The length x of a rectangle is decreasing at the rate of 5 cm/minute and the width y is increasing at the rate of 4 cm/minute.

Since the length (x) is decreasing at the rate of 5 cm/minute and the width (y) is increasing at the rate of 4 cm/minute, we have:

$\frac{d x}{d t}=-5 \mathrm{~cm} / \mathrm{min}$ and $\frac{d y}{d t}=4 \mathrm{~cm} / \mathrm{min}$

(a) The perimeter (P) of a rectangle is given by,

P = 2(x + y)

$\therefore \frac{d P}{d t}=2\left(\frac{d x}{d t}+\frac{d y}{d t}\right)=2(-5+4)=-2 \mathrm{~cm} / \mathrm{min}$

Hence, the perimeter is decreasing at the rate of 2 cm/min.

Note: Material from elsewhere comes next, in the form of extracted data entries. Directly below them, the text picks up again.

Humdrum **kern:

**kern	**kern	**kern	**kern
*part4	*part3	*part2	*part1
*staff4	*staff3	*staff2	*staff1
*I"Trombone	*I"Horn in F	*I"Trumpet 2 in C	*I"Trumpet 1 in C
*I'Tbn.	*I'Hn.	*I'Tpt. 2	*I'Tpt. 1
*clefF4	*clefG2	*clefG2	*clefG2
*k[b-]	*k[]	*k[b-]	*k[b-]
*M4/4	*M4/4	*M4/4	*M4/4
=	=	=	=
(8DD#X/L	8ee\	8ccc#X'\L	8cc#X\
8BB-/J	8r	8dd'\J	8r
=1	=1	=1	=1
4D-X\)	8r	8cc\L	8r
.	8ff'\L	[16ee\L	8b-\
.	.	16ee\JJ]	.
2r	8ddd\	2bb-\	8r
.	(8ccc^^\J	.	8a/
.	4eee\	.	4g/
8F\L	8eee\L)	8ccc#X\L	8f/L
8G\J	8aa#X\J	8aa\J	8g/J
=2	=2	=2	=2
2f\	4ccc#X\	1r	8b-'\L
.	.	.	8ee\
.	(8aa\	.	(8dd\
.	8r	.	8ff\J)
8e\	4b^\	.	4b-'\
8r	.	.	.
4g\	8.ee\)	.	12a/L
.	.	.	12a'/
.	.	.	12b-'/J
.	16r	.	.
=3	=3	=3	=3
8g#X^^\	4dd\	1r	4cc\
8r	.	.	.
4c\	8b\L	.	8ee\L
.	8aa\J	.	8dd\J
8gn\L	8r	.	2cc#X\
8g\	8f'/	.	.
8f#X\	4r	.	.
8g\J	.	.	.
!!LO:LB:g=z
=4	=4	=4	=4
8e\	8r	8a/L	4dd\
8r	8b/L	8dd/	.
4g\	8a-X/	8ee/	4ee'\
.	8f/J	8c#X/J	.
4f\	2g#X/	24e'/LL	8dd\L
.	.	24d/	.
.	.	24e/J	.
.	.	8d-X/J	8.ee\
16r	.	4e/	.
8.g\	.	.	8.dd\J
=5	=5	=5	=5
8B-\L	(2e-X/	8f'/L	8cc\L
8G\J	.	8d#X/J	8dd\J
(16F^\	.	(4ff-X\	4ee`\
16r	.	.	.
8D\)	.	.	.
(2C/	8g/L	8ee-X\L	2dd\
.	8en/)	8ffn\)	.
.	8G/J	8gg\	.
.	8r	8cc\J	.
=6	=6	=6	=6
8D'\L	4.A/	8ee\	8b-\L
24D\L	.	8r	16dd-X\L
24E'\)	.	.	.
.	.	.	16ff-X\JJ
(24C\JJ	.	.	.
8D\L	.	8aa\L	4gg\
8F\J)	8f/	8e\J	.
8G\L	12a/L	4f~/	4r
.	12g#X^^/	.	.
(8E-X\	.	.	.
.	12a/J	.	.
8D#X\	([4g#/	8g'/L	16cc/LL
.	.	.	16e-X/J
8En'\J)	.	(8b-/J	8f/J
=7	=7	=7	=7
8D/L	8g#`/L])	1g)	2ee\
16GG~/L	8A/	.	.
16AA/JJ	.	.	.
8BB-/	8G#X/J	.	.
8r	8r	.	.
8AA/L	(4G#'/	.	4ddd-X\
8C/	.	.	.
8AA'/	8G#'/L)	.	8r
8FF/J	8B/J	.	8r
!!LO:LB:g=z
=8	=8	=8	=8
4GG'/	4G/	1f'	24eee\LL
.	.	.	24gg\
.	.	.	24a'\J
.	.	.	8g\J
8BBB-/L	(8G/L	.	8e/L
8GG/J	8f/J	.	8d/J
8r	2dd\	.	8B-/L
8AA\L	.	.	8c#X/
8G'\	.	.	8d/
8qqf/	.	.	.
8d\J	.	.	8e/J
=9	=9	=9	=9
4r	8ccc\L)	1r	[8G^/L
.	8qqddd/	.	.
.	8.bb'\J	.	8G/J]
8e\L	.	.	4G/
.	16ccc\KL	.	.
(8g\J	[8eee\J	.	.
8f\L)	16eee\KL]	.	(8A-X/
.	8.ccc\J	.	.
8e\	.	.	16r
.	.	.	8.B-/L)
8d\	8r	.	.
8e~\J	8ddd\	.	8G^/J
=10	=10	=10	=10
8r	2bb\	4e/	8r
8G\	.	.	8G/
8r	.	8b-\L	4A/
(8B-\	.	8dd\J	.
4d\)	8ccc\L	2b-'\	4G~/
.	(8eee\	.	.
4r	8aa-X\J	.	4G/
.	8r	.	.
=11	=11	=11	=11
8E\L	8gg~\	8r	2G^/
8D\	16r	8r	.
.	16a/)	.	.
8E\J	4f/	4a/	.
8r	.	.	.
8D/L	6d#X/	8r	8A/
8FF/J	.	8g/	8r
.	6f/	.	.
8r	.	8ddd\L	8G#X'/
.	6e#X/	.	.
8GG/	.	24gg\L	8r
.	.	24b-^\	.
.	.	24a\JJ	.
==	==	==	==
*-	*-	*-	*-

(b) The area (A) of a rectangle is given by,

A = x⋅ y

$\therefore \frac{d \mathrm{~A}}{d t}=\frac{d x}{d t} \cdot y+x \cdot \frac{d y}{d t}=-5 y+4 x$

When $x=8 \mathrm{~cm}$ and $y=6 \mathrm{~cm}, \frac{d A}{d t}=(-5 \times 6+4 \times 8) \mathrm{cm}^{2} / \mathrm{min}=2 \mathrm{~cm}^{2} / \mathrm{min}$

Hence, the area of the rectangle is increasing at the rate of $2 \mathrm{~cm}^{2} / \mathrm{min}$.